More precisely, it doesn't make sense as a "time" coordinate. Inside the horizon it's a perfectly good coordinate, just not a timelike one. (It's singular on the horizon, so it isn't a good coordinate there of any kind.)

 

[Matterwave]

More precisely, it doesn't make sense as a "time" coordinate. Inside the horizon it's a perfectly good coordinate, just not a timelike one. (It's singular on the horizon, so it isn't a good coordinate there of any kind.)

I think mentioning this will only confuse the OP. But in any case, one can not smoothly connect the inner patch of Schwarzschild coordinates with the outer patch because one will hit the coordinate singularity at the event horizon. There is no physical connection between the two coordinate patches.
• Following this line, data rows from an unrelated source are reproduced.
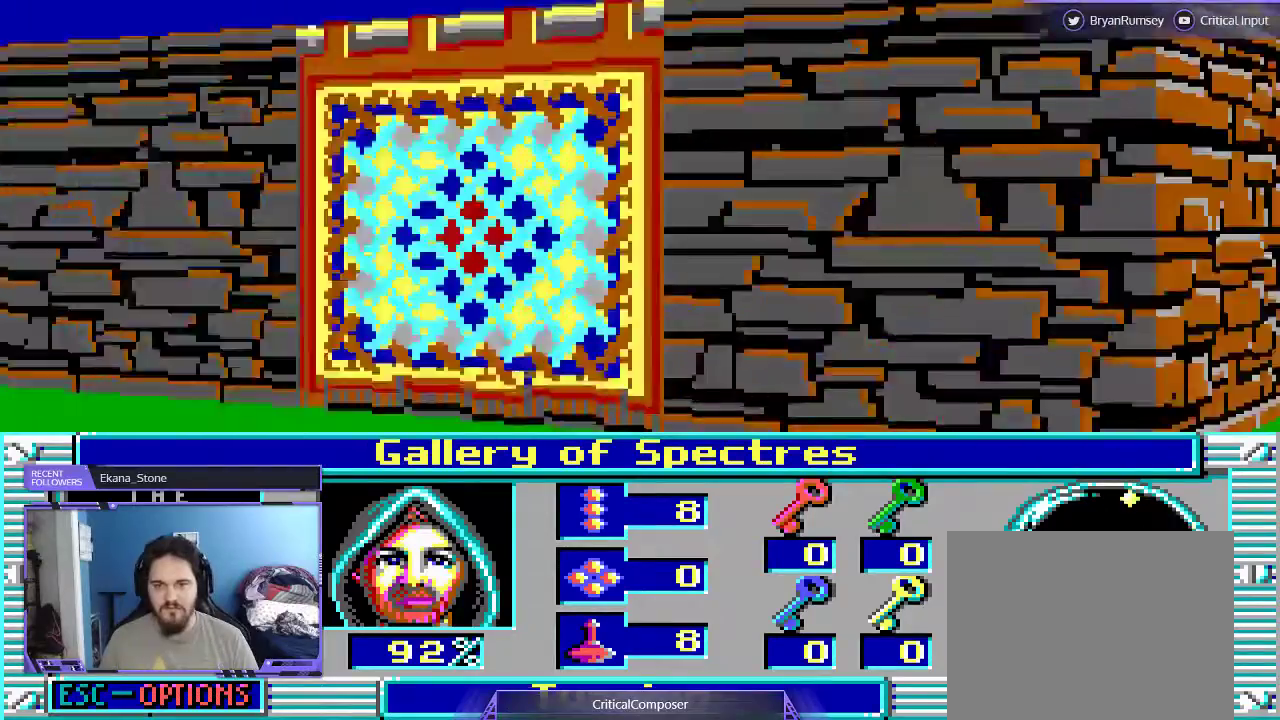
{"dt_ms": 500, "buttons": ["DPAD_UP"], "events": [[467, "DPAD_UP", "down"]]}
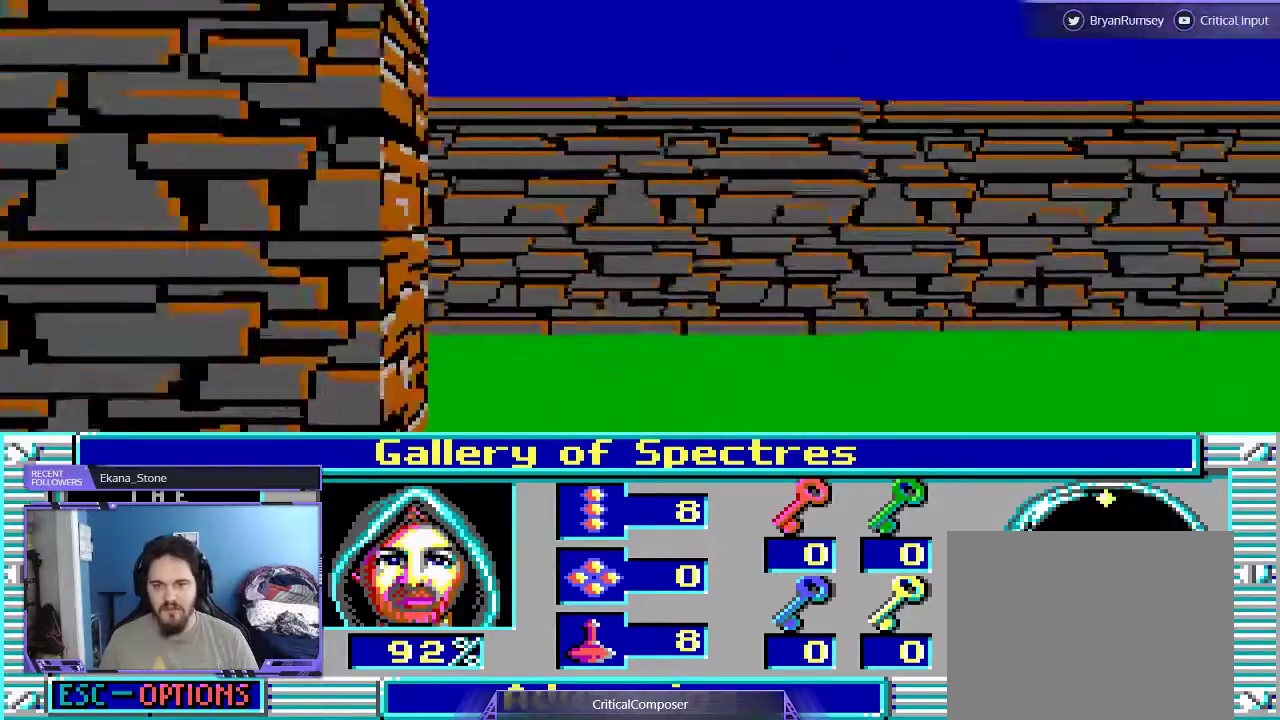
{"dt_ms": 500, "buttons": [], "events": [[333, "DPAD_UP", "up"]]}
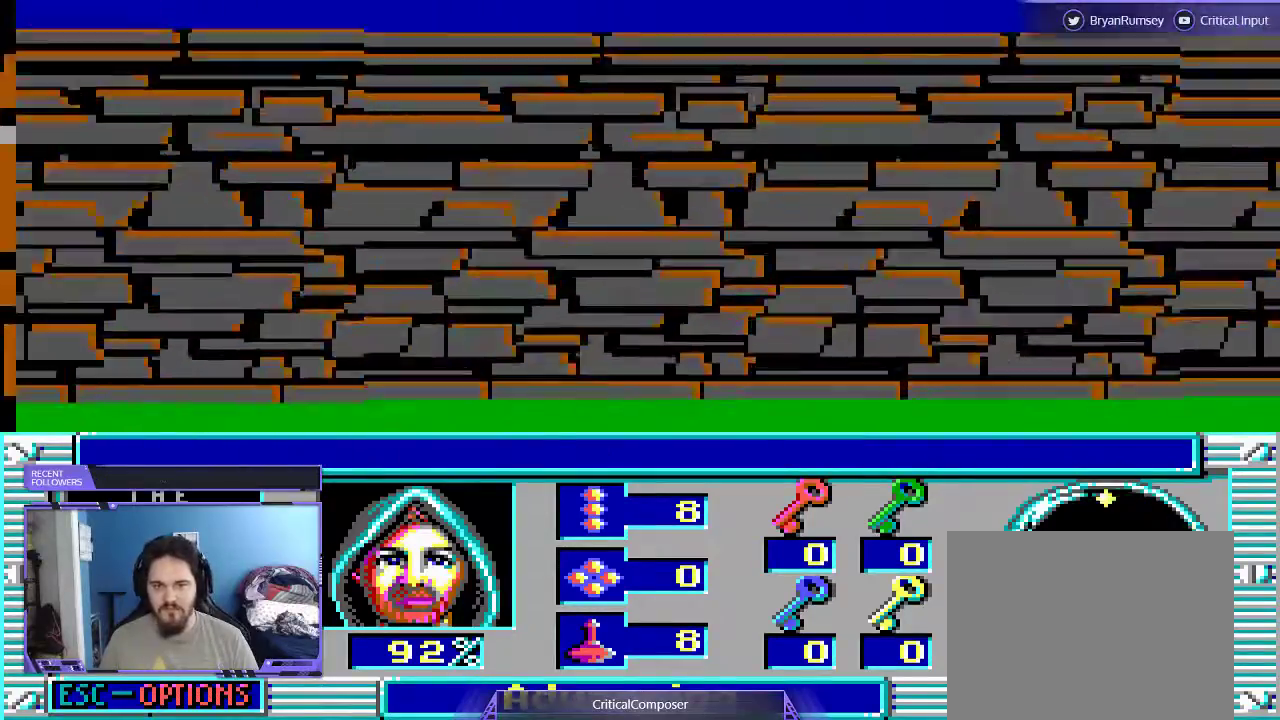
{"dt_ms": 500, "buttons": ["R2"], "events": [[433, "R2", "down"]]}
In addition, one rarely uses the interior Schwarzschild coordinates to analyze physical problems (correct me if I'm wrong on this). It is usually much more convenient to use any of the other coordinate systems (e.g. Eddington-Finkelstein or Kruskal-Szekeres Coordinates). As such, I think I am roughly justified in only considering the exterior patch of the Schwarzschild coordinates, and considering the disconnected inner patch to be a different beast altogether.

 

[PeterDonis]

one can not smoothly connect the inner patch of Schwarzschild coordinates with the outer patch because one will hit the coordinate singularity at the event horizon

Yes, agreed. They are two disconnected coordinate patches.

one rarely uses the interior Schwarzschild coordinates to analyze physical problems (correct me if I'm wrong on this)

I haven't seen it used much in actual solutions, but it's implicitly used a lot in pop science discussions that talk about "time and space being swapped" (or words to that effect) inside the horizon. That's not to say I am thrilled by those pop science discussions, but they spawn threads here on PF fairly often.

 

[pervect]

So regardless of what coordinate system we use, there is no way to track down the passing of the coordinate time on the worldtube of the black hole relative to an outside observer?

Do you mean the world-tube of the event horizon, perhaps? I'm surprised nobody has mentioned it in this thread yet, but the event horizon is a null surface, i.e. lightlike.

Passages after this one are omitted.